## EXTRACTED INFORMATION

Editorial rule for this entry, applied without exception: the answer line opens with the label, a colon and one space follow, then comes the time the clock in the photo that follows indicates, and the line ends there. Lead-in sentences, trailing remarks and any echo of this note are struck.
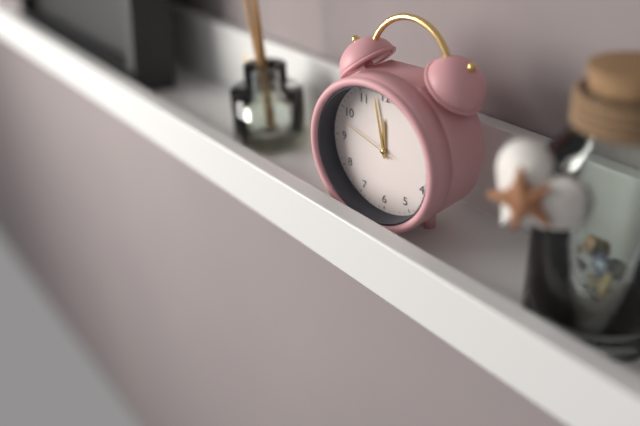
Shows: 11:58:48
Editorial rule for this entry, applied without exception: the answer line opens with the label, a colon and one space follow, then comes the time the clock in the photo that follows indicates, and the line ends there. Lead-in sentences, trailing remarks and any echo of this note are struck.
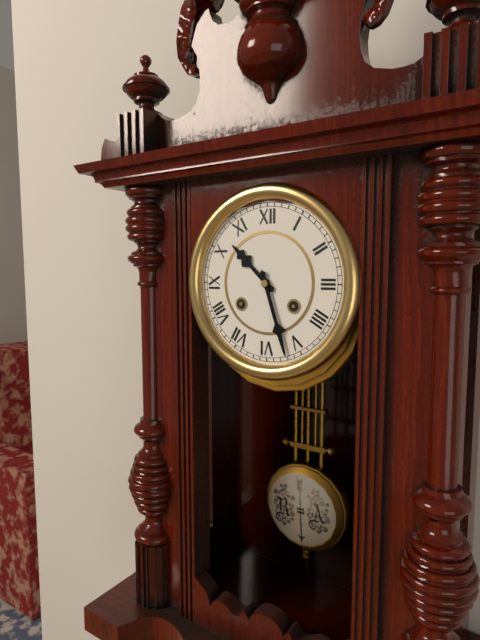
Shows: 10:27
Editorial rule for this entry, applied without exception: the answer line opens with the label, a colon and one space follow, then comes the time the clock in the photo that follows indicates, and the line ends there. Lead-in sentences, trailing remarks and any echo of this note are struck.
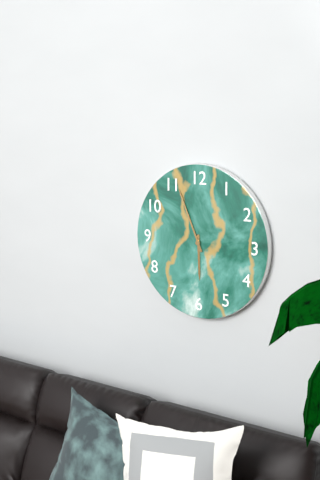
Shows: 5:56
* * *
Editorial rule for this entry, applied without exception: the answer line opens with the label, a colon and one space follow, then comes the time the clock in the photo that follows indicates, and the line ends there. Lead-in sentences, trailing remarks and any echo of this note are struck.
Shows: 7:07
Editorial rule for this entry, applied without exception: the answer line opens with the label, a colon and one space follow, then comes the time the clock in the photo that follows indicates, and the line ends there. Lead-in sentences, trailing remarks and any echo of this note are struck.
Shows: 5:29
--
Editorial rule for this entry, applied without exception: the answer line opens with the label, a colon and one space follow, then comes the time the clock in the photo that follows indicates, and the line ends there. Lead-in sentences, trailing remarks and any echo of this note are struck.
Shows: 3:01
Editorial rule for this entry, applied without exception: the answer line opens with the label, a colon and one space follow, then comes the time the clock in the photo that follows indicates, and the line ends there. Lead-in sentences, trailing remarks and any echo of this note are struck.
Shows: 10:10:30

## PROBLEM STATEMENT
From the rows above, extract every line that contains the word "Shows", matching its capitalization exactly.

## TASK SOLUTION
Shows: 11:58:48
Shows: 10:27
Shows: 5:56
Shows: 7:07
Shows: 5:29
Shows: 3:01
Shows: 10:10:30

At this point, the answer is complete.